### Assignment:
At the line that includes "that the licensee", begin writing out the entries below exactly, and continue through the last line without adding anything.

### Working data:
────────────────
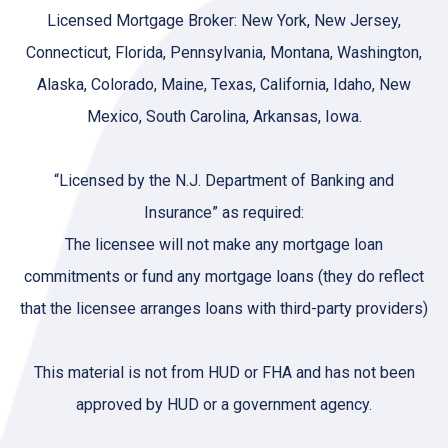
Licensed Mortgage Broker: New York, New Jersey,
Connecticut, Florida, Pennsylvania, Montana, Washington,
Alaska, Colorado, Maine, Texas, California, Idaho, New
Mexico, South Carolina, Arkansas, Iowa.
“Licensed by the N.J. Department of Banking and
Insurance” as required:
The licensee will not make any mortgage loan
commitments or fund any mortgage loans (they do reflect
that the licensee arranges loans with third-party providers)
This material is not from HUD or FHA and has not been
approved by HUD or a government agency.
────────────────
### Problem solution:
that the licensee arranges loans with third-party providers)
This material is not from HUD or FHA and has not been
approved by HUD or a government agency.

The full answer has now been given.